§ **KUTIPAN HALAMAN**:
##############################
Mei 10, 2017


Ingin melihat seperti apa rasanya hidup di jaman kerajaan? datang dan menginaplah di kampung Baduy. Sebuah kampung dimana modernisasi di tolak tetapi tidak dengan lembaran kertas rupiah.

Perjalanan saya menuju kampung Baduy ini diawali dari Yogyakarta langsung menuju Banten, tepatnya di daerah Leuwidamar, Kabupaten Lebak.

Kunjungan ke Baduy ini dalam rangka praktikum lapangan mata kuliah Geografi Terpadu yang harus diakhiri dengan membuat laporan penelitian. Duh!

Dari kota Lebak, bus yang membawa sekitar lima puluh orang mahasiswa ini langsung menuju ke Desa Kanekes yang berada di kaki Pegunungan Kendeng. Melewati perbukitan dengan lama perjalanan sekitar dua setengah jam.
##############################
§ **DATA**:
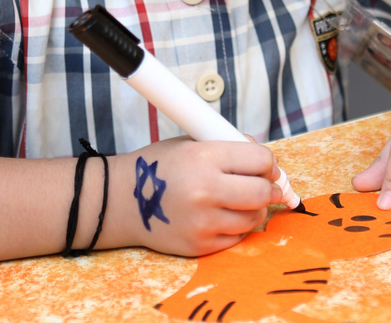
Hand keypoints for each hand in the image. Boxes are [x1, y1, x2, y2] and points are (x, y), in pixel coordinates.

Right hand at [113, 136, 282, 256]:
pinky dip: (237, 226)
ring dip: (254, 208)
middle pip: (263, 192)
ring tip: (238, 199)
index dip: (268, 163)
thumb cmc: (159, 168)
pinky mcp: (199, 246)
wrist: (121, 201)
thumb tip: (269, 162)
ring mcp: (202, 222)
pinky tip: (222, 215)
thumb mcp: (191, 142)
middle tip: (263, 184)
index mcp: (204, 157)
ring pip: (254, 217)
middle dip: (268, 187)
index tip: (266, 166)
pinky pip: (238, 237)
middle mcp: (205, 191)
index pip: (260, 160)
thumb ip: (229, 147)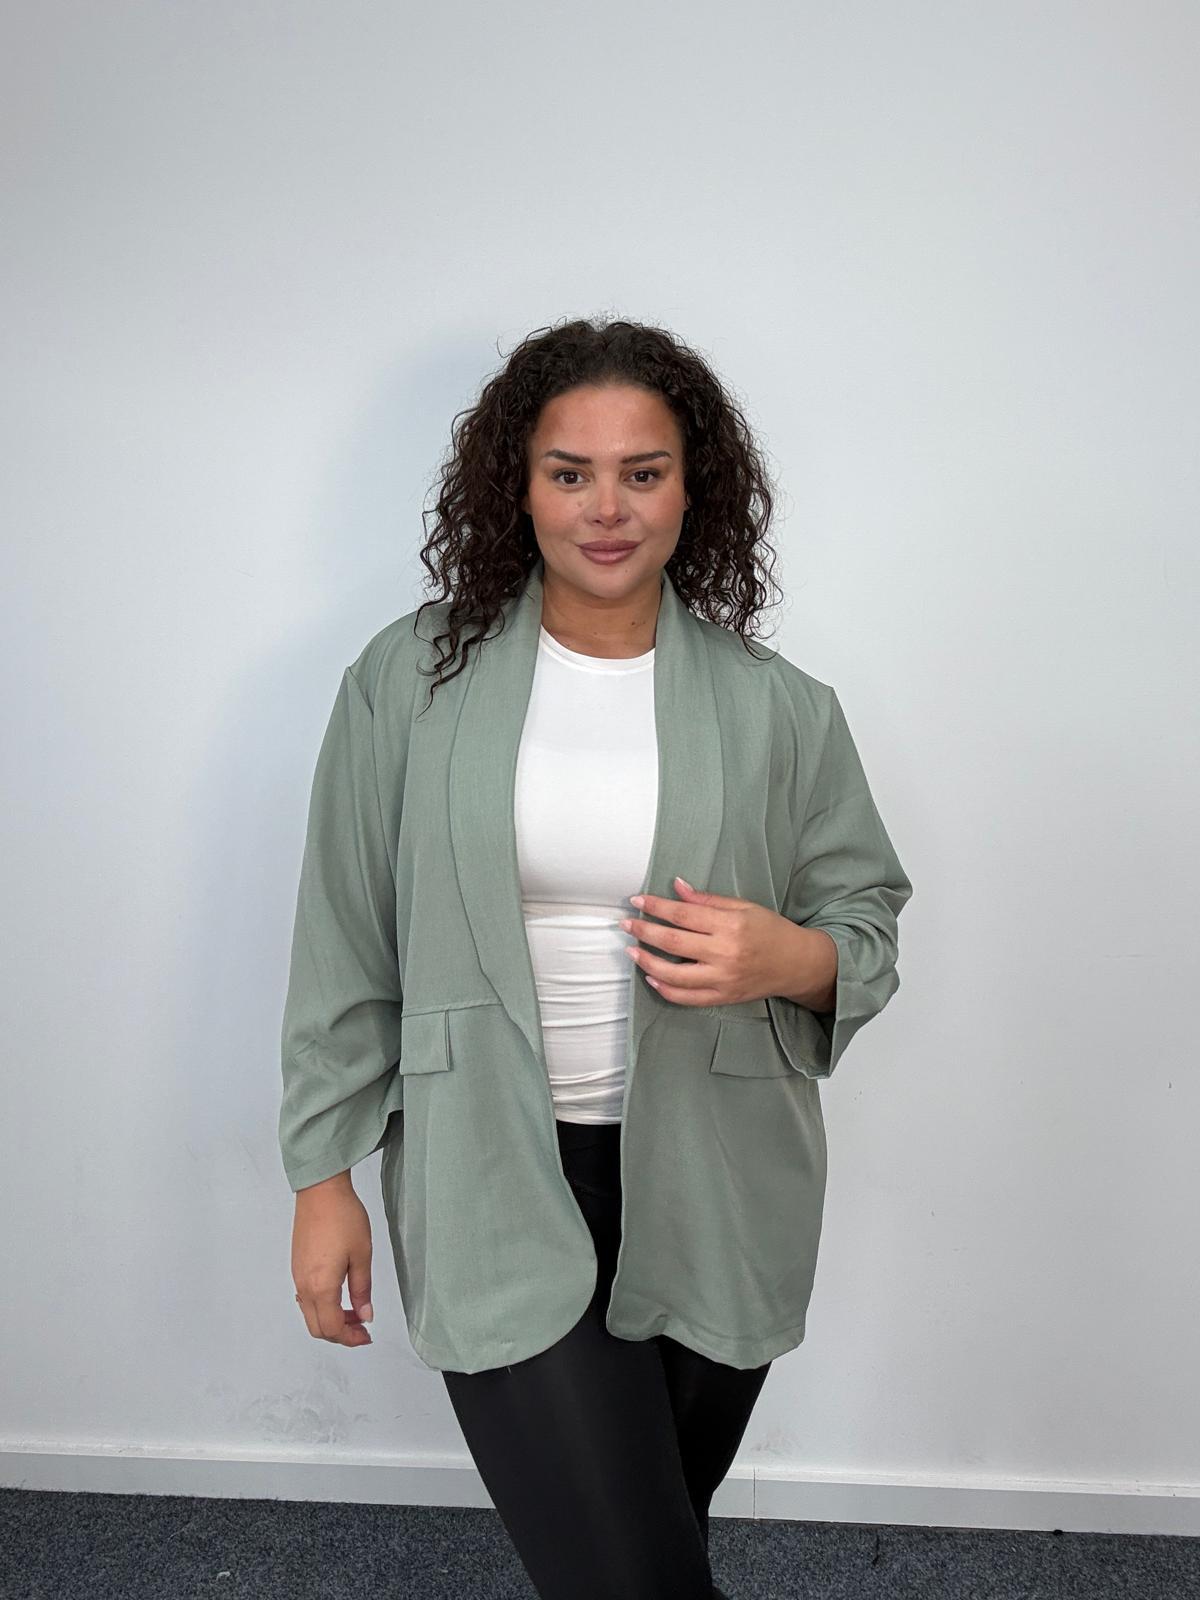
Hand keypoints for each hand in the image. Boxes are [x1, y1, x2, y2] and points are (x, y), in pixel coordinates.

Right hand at [291, 1175, 374, 1346]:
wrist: (321, 1191)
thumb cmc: (343, 1218)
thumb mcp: (362, 1255)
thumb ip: (362, 1290)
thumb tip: (365, 1315)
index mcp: (321, 1287)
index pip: (332, 1328)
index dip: (351, 1338)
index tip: (367, 1336)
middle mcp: (304, 1286)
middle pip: (317, 1328)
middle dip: (340, 1334)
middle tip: (362, 1327)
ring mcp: (297, 1276)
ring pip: (310, 1315)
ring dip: (331, 1320)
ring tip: (354, 1310)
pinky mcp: (296, 1266)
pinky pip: (305, 1300)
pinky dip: (322, 1307)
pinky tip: (339, 1295)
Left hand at [618, 875, 807, 1007]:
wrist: (797, 964)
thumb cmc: (770, 930)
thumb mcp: (743, 907)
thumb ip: (707, 900)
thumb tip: (676, 887)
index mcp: (730, 925)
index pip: (682, 914)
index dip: (656, 906)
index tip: (637, 901)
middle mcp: (725, 953)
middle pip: (672, 942)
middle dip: (643, 931)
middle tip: (626, 924)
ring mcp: (723, 979)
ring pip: (674, 974)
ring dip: (647, 962)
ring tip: (631, 951)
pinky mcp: (723, 997)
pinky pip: (687, 998)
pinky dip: (665, 989)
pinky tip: (651, 977)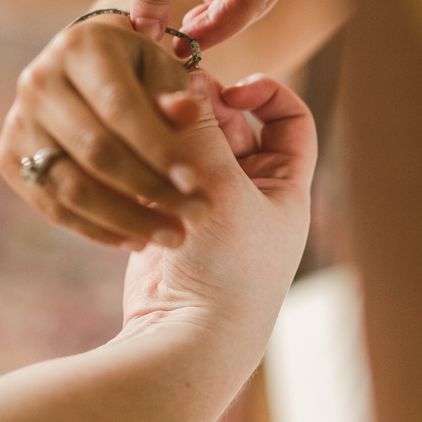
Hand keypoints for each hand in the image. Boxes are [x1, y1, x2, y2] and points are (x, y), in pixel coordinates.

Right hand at [0, 12, 208, 247]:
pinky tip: (135, 239)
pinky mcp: (8, 156)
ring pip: (71, 185)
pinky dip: (95, 228)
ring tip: (170, 236)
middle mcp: (39, 80)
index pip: (121, 107)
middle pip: (96, 150)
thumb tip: (185, 112)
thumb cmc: (137, 71)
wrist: (84, 73)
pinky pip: (52, 204)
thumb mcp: (162, 72)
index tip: (195, 183)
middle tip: (193, 216)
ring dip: (125, 219)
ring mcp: (18, 120)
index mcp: (80, 47)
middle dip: (150, 190)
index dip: (159, 148)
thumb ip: (174, 94)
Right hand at [120, 72, 316, 360]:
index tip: (230, 91)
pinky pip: (160, 174)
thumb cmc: (226, 272)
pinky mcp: (168, 221)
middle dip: (203, 109)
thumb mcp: (222, 191)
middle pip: (231, 127)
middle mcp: (251, 194)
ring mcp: (208, 209)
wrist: (186, 343)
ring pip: (191, 149)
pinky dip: (147, 158)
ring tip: (146, 122)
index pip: (290, 119)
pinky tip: (131, 153)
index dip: (266, 94)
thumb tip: (185, 79)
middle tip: (172, 97)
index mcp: (284, 186)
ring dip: (171, 132)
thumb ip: (203, 133)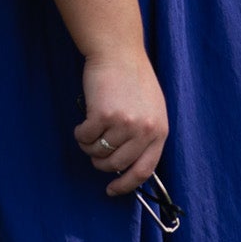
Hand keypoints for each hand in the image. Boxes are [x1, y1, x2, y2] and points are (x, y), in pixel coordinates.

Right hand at [73, 47, 168, 197]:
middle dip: (101, 162)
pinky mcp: (103, 116)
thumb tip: (129, 166)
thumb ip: (145, 136)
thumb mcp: (152, 109)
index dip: (126, 184)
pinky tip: (85, 120)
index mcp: (160, 130)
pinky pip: (85, 138)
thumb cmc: (133, 79)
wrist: (118, 52)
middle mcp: (144, 130)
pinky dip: (81, 133)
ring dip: (89, 145)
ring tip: (91, 128)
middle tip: (96, 149)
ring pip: (97, 153)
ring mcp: (124, 124)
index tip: (112, 189)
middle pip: (116, 165)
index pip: (144, 170)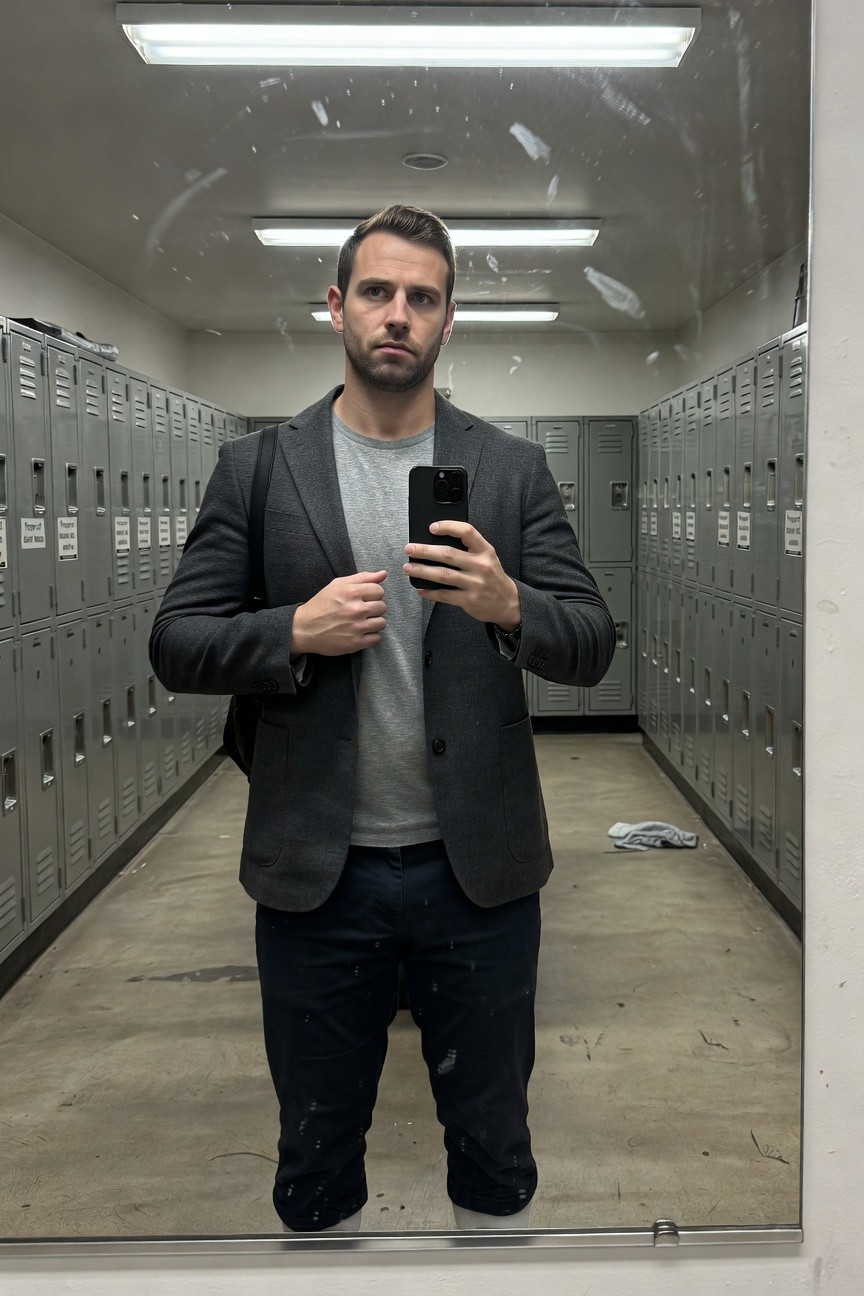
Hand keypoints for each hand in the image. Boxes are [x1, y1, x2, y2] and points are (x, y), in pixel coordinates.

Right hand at [291, 571, 386, 655]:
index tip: (364, 598)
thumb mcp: (338, 585)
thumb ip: (362, 578)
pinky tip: (360, 632)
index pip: (379, 591)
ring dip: (374, 622)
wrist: (304, 628)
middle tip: (361, 610)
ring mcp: (356, 628)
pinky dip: (370, 636)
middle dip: (374, 608)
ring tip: (362, 622)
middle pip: (382, 607)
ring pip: (382, 623)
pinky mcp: (355, 643)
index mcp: (351, 592)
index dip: (373, 594)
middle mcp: (355, 609)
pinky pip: (376, 638)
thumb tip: (384, 574)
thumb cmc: (321, 605)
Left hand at [403, 522, 520, 627]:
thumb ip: (469, 549)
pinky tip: (420, 589)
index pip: (466, 532)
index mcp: (485, 551)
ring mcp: (475, 584)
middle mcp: (481, 566)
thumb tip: (438, 542)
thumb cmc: (492, 577)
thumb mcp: (487, 558)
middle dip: (424, 551)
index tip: (432, 527)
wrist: (509, 603)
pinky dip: (430, 592)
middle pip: (448, 554)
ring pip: (442, 575)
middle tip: (409, 549)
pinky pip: (444, 595)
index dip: (448, 527)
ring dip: (422, 571)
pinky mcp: (469, 600)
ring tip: (408, 568)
##############################
§ **TUGAS A**: Menurut cerita perjalanan ke Baduy, berapa lama perjalanan bus dari kota Lebak ke Desa Kanekes?
§ **TUGAS B**: Teruskan cerita perjalanan ke Baduy, mulai setelah kalimat terakhirnya.

§ **JAWABAN LATIHAN A**: Sekitar dua setengah jam.

§ **JAWABAN LATIHAN B**:
Jalan aspal yang banyak lubangnya ini membuat bus yang kami tumpangi berasa sedang berdandsa cha cha cha.

Mesin waktu

Sesampainya di terminal, patung besar yang menggambarkan satu keluarga Baduy, lengkap dengan pakaian tradisionalnya menyambut kami dengan lambaian tangannya.

Toko oleh-oleh, suvenir dan kerajinan khas Baduy berderetan mengelilingi terminal ini. Minimarket modern di ujung sana juga tidak mau kalah.

Gadis baduy yang malu-malu tapi mau di foto.
Setelah sejenak beristirahat dan melakukan briefing, pak dosen membagi satu kelas yang berisi lima puluh orang ini menjadi dua kelompol, yaitu lima belas orang masuk kelompok Baduy Dalam sementara sisanya masuk kelompok Baduy Luar. Saya masuk kelompok yang mengeksplor Baduy Dalam. Yes!

Perjalanan pun di mulai.

Saya mulai berjalan melewati rumah-rumah penduduk dengan jalan paving yang menanjak. Terlihat anak-anak Baduy sedang duduk-duduk di depan warung kelontong sambil menonton televisi yang ada di warung itu.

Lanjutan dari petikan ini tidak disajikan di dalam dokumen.